Tropiezo en un grupo de Facebook llamado La Coruña, mi ciudad con el anuncio a toda página que el 19 de diciembre de 1986 publicó McDonald’s en La Voz. Se trataba de la apertura de su primer local aquí, en el hipermercado Continente (hoy Carrefour). Para los niños ochenteros que mirábamos fascinados lo que venía de EE. UU. aquello supuso un acontecimiento de primer orden. La verdad es que dudo sobre cuándo me sentí más moderno, si el día que me probé unas Nike Jordan (las rojas, blancas y negras) o cuando me puse a la cola de aquel idealizado McDonald’s.
Para situarnos, digamos que la apertura del establecimiento se hizo a bombo y platillo. Había sorteros que hoy desprenden un añejo aroma a Un, dos tres. Miren algunos de los regalos: un viaje a Palma de Mallorca, cuatro bicicletas Torrot, un vídeo Grundig o un ordenador con monitor Sony. La presencia del payaso Ronald McDonald hacía de gancho. También «flores para las damas» (¡glupps!). No recuerdo nada de aquello. Tampoco sé si fui el primer día o quizá tardé un poco más. Pero sí que me acuerdo nítidamente de la sensación de aturdimiento de verme allí queriendo ser un niño americano como los de ET, Regreso al futuro o Los Goonies.

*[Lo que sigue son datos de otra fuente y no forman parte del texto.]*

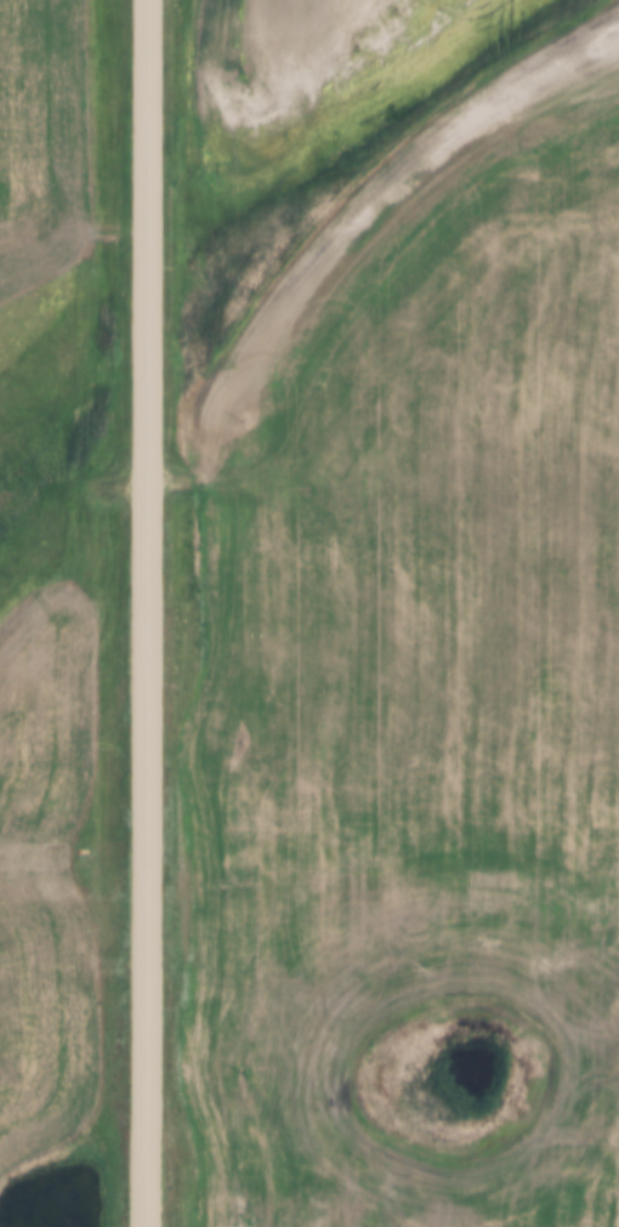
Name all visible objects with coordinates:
road: (144, 613)

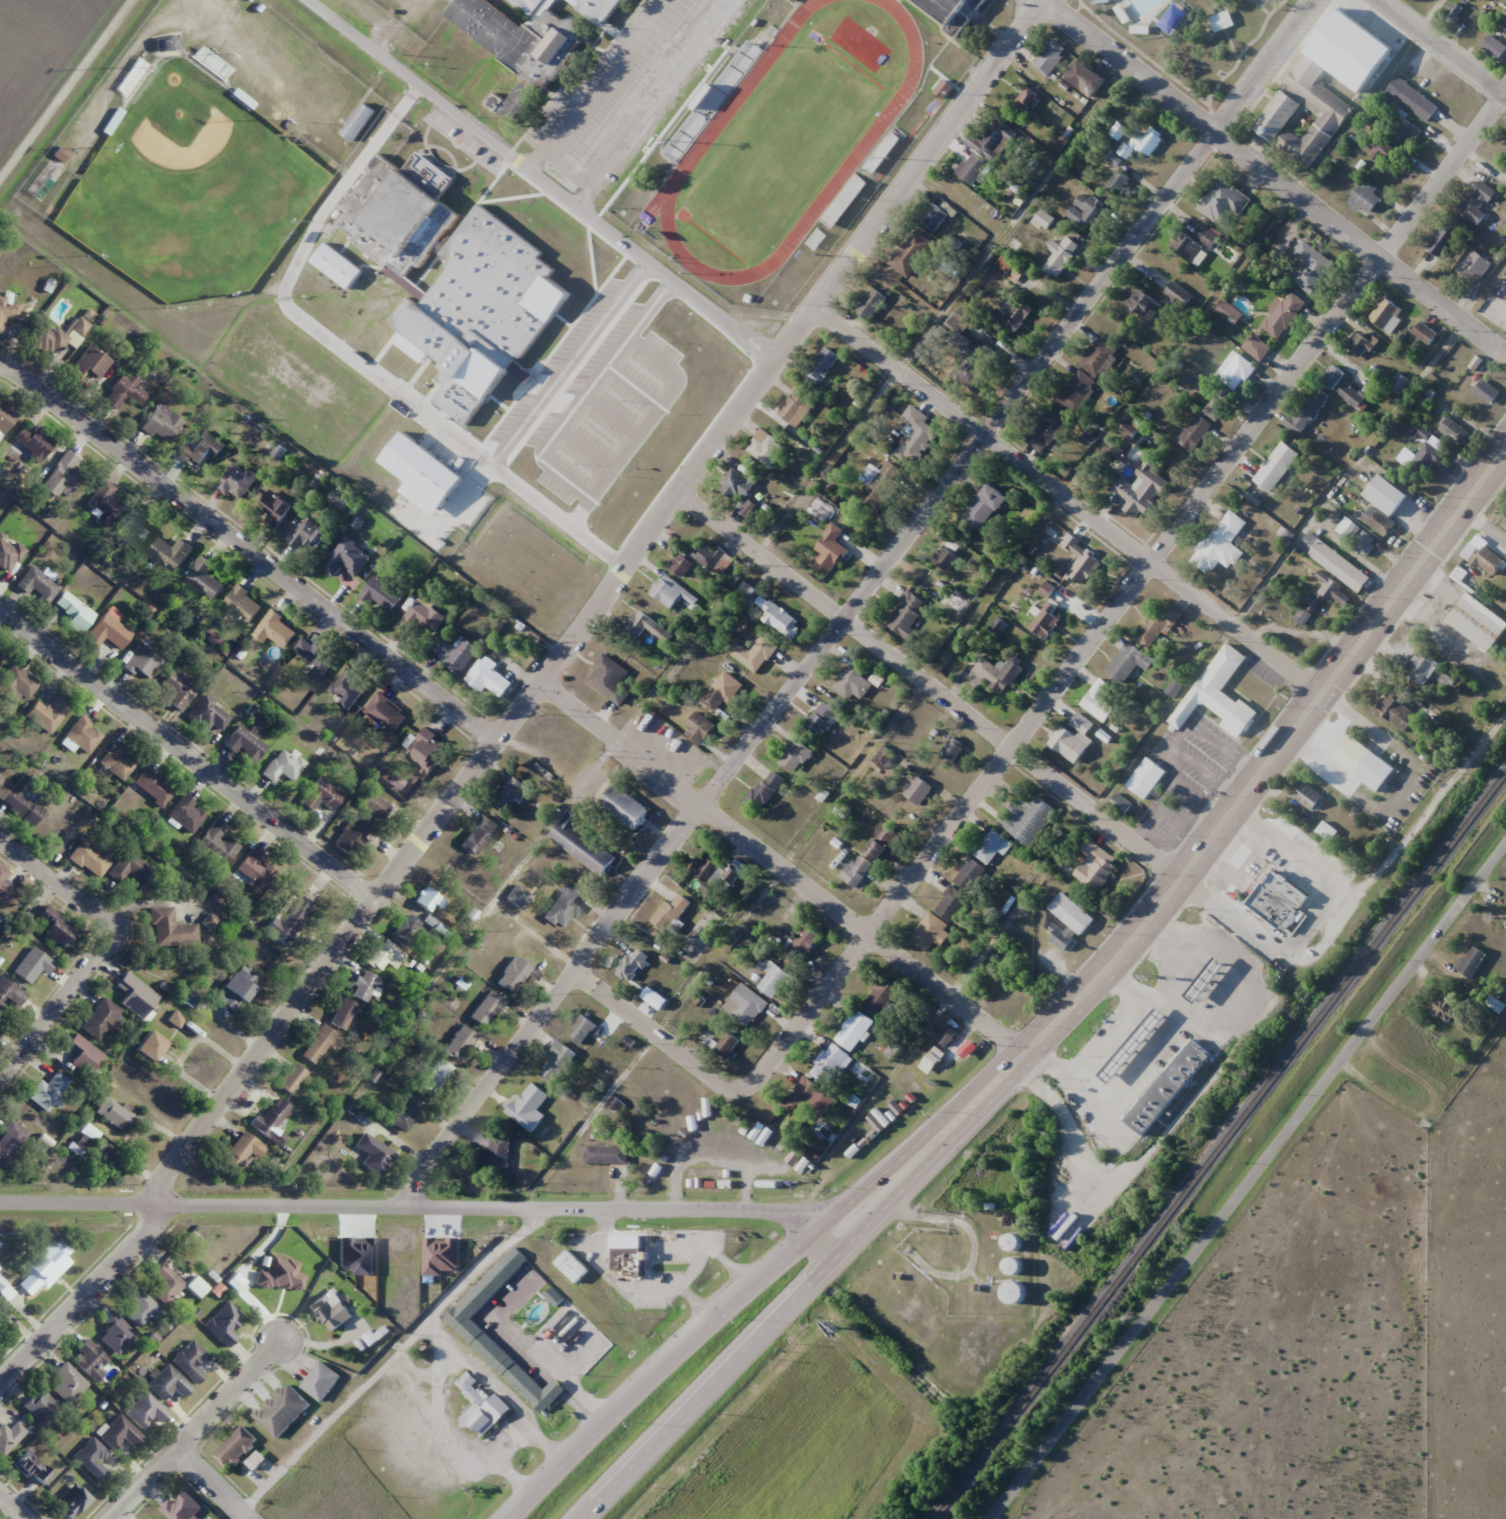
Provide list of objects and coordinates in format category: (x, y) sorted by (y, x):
building: (794, 1)
building: (954, 13)
building: (1221, 21)
building: (1504, 26)
building: (522, 36)
building: (166, 44)
road: (1443, 47)
building: (1495, 47)
crop: (39, 49)
building: (1353, 52)
building: (1050, 53)
building: (211, 63)
building: (134, 74)
building: (1085, 79)
road: (64, 84)
building: (490, 86)
building: (1026, 99)
building: (1414, 100)
building: (517, 102)
building: (111, 121)
building: (1273, 121)
building: (360, 124)
building: (1401, 131)
track: (791, 138)
building: (992, 139)
building: (1143, 141)
park: (781, 146)
building: (881, 153)
building: (60, 154)
road: (1275, 176)
road: (541, 181)
building: (1118, 183)
park: (191, 190)
building: (1365, 198)
building: (1222, 200)
building: (1476, 205)
building: (1086, 210)
building: (399, 212)
building: (933, 217)
building: (1044, 220)
building: (1206, 236)
building: (816, 239)
building: (1440, 241)
building: (1189, 249)
building: (910, 254)
building: (1060, 255)
building: (1472, 264)
building: (1312, 269)
building: (1178, 294)
building: (1142, 303)
building: (870, 304)
building: (8, 311)
building: (1014, 311)
building: (1282, 314)
building: (1386, 315)
building: (82, 321)
building: (1427, 334)
building: (50, 340)
building: (961, 343)
building: (1361, 346)
building: (1256, 348)
building: (1098, 358)
building: (90, 362)
building: (821, 366)
building: (1237, 373)
building: (1332, 376)
building: (1397, 383)
building: (1076, 390)
building: (123, 391)
building: (1487, 392)
building: (1352, 396)
building: (1216, 402)
building: (794, 408)
building: (1305, 411)
building: (6, 416)
building: (161, 424)
building: (1046, 428)
building: (1194, 432)
building: (915, 435)
road: (1103, 436)
building: (33, 442)
building: (765, 447)
building: (201, 448)
building: (1112, 450)
building: (1422, 458)
road: (1502, 459)
building: (1276, 466)
road: (1345, 473)
building: (61, 476)
building: (236, 479)
building: (736, 484)
building: (882, 484)
building: (1139, 488)
building: (1388, 498)
road: (1064, 500)
building: (103, 502)
building: (984, 507)
building: (272, 510)
building: (1379, 521)
building: (1503, 521)
building: (134, 528)
building: (308, 534)
building: (1359, 539)
building: (1221, 543)
road: (249, 548)
building: (830, 548)
building: (8, 553)
building: (170, 553)
building: (706, 555)
building: (945, 557)
building: (345, 558)
building: (1487, 560)
building: (680, 565)
building: (1083, 565)
building: (1340, 567)
building: (203, 578)
building: (36, 584)
building: (666, 592)
building: (748, 593)
building: (380, 595)
road: (1122, 597)
building: (1320, 598)
road: (860, 601)
road: (597, 603)
building: (238, 608)
building: (74, 611)
building: (905, 614)
building: (421, 617)
building: (780, 620)
building: (1045, 621)
building: (1479, 623)
building: (1156, 625)
building: (646, 627)
building: (274, 630)
building: (107, 632)
building: (753, 652)
building: (456, 653)
building: (0, 655)
building: (313, 659)
building: (142, 662)
building: (1124, 662)
building: (1424, 669)
building: (997, 670)
building: (488, 678)
building: (609, 679)
building: (853, 682)
building: (17, 683)
road: (928, 686)
building: (347, 688)
building: (176, 690)
building: (719, 692)
building: (1217, 694)
building: (1101, 700)
building: (1395, 711)
building: (385, 713)
building: (48, 714)
building: (208, 715)
building: (821, 719)
building: (698, 728)
building: (83, 735)
building: (1072, 737)
building: (245, 745)
building: (949, 748)
road: (191, 750)
building: (424, 752)
building: (795, 756)
building: (883, 757)
road: (1270, 757)
building: (117, 761)
building: (1366, 764)
building: (283, 766)
building: (1148, 781)
building: (4, 786)
building: (153, 787)
building: (916, 789)
building: (764, 790)
building: (509, 794)
building: (320, 795)
building: (1308, 796)
building: (1121, 803)
building: (24, 804)
building: (374, 806)
building: (625, 807)
building: (187, 814)
building: (1028, 819)
building: (352, 835)
building: (478, 835)
building: (218, 842)
building: (879, 842)
building: (581, 844)
building: (992, 847)
building: (89, 859)
building: (1094, 865)
building: (131, 869)
building: (255, 869)
building: (856, 870)
road: (778, 871)
building: (718, 873)
building: (969, 874)
road: (58, 882)
building: (4, 887)
road: (1358, 896)
building: (428, 899)
road: (155, 903)
building: (950, 904)
building: (563, 906)
building: (1278, 908)
building: (1073, 915)
building: (289, 917)
building: (669, 917)
building: (1505, 925)
building: (53, 927)
building: (170, 928)
building: (404, 930)
road: (1206, 931)
building: (928, 933)
building: (803, 943)
building: (380, 954)
building: (1472, 961)
building: (32, 964)
building: (627, 967)
building: (513, 974)
building: (774, 981)
building: (1210, 982)
building: (364, 986)
building: (237, 988)
road: (1125, 989)
building: (10, 993)
building: (136, 995)
building: (880, 997)
road: (58, 1001)
building: (745, 1005)
building: (1444, 1008)
building: (486, 1009)
building: (343, 1014)
road: (1133, 1018)
building: (100, 1020)
building: (581, 1029)
building: (853, 1030)
road: (655, 1037)
building: (459, 1042)
building: (319, 1043)
building: (941, 1043)
building: (726, 1045)
building: (151, 1046)
building: (1136, 1048)
building: (84, 1055)
building: (831, 1062)
building: (557, 1063)
building: (433, 1075)
building: (291, 1078)
building: (1172, 1088)
building: (48, 1091)
building: (808, 1099)
building: (528, 1107)
building: (115, 1112)
building: (405, 1112)
building: (272, 1118)
building: (10, 1140)
railway: (1220, 1144)
building: (95, 1149)
building: (242, 1150)
building: (371, 1154)
building: (499, 1154)
building: (606, 1155)
road: (1247, 1181)
road: (426, 1205)
building: (1013, 1242)
building: (630, 1259)
road: (693, 1265)
building: (1014, 1265)
building: (45, 1266)
building: (575, 1268)
road: (611, 1277)
road: (762, 1279)
building: (1, 1282)
building: (165, 1284)
road: (804, 1288)
building: (1014, 1292)
road: (89, 1294)
building: (141, 1308)
building: (330, 1311)
building: (223, 1324)
building: (115, 1334)
building: (488, 1348)
building: (89, 1361)
building: (190, 1361)
road: (558, 1374)
building: (321, 1381)
building: (65, 1383)
building: (166, 1383)
building: (39, 1406)
building: (482, 1408)
building: (282, 1410)
building: (145, 1411)
road: (199, 1430)
building: (119, 1433)
building: (9, 1437)
building: (236, 1448)
building: (91, 1459)
building: (33, 1468)
road: (210, 1486)
building: (72, 1501)
road: (12, 1506)
building: (183, 1508)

Había una cola tremenda y yo me encontraba encapsulado en mi anorak. Territorio extraño. Ni rastro de perritos calientes. Tampoco hamburguesas completas o con beicon. Además, tenías que pagar antes de que te sirvieran. De repente me vi allí, frente a una dependienta con visera. No sabía qué pedir. Eso de la Big Mac o el Cuarto de Libra me sonaba a chino. Yo quería una hamburguesa normal. Y, sobre todo, unas patatas para comer con la mano (no lo había hecho en mi vida). Ante la parálisis tuvo que intervenir mi madre. «¿No podría ser una hamburguesa que solo lleve queso?». No sé cómo, pero llegaron a la conclusión que lo que yo deseaba era algo a lo que aparecía en esa carta.

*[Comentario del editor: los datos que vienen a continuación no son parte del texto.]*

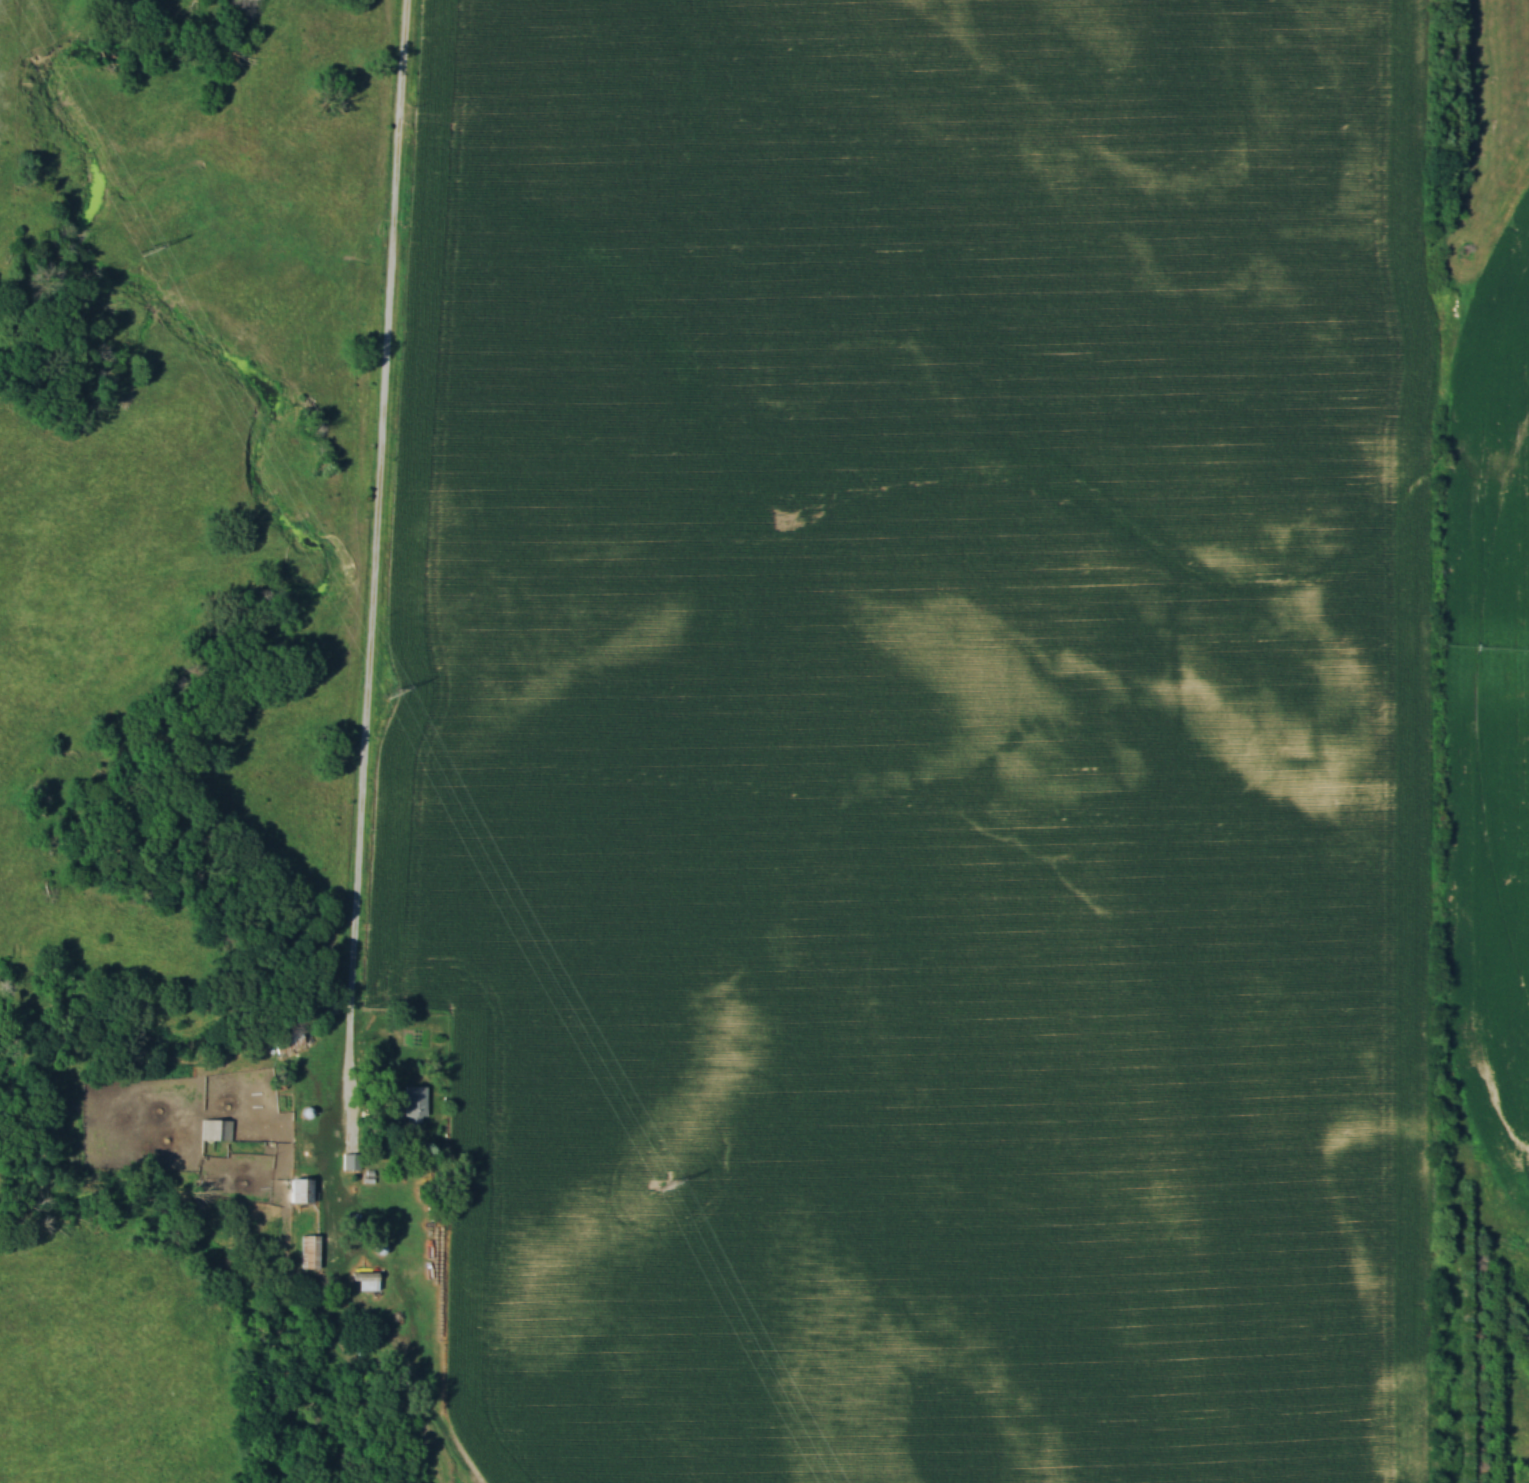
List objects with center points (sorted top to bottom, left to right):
power tower: (142, 249)
road: (369, 560)
river: (331, 577)
power tower: (387, 692)
building: (330, 992)
building: (284, 1044)
building: (409, 1105)
building: (211, 1130)
building: (346, 1162)
power tower: (660, 1189)
building: (295, 1191)
building: (303, 1252)
river: (228, 1271)
building: (355, 1341)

Al final me dieron mi comida en una bandeja. No había sitio para sentarse. Tuve que comer de pie en los pasillos de Continente. Abrí la hamburguesa con cierta decepción. Era diminuta. Le di un mordisco. Y me quedé traspuesto. ¿Qué era aquello? Levanté el pan. Me encontré unas rodajas de color verde y una salsa medio marrón. Se trataba del pepinillo y una mezcla de kétchup y mostaza. ¡Agh! Nada que ver con las que me zampaba en la hamburguesería del barrio. Lo de las patatas no resultó tan mal. Aunque, al poco, se cocieron. Su textura plasticosa resultaba muy diferente a los crujientes mordiscos que sugería su presencia en los carteles.
Me fui para casa. Derrotado. Desde luego mi vida tenía que ver más con los bocatas de chorizo de Verano azul que con los burguers de los filmes americanos. Aquello definitivamente no era para mí.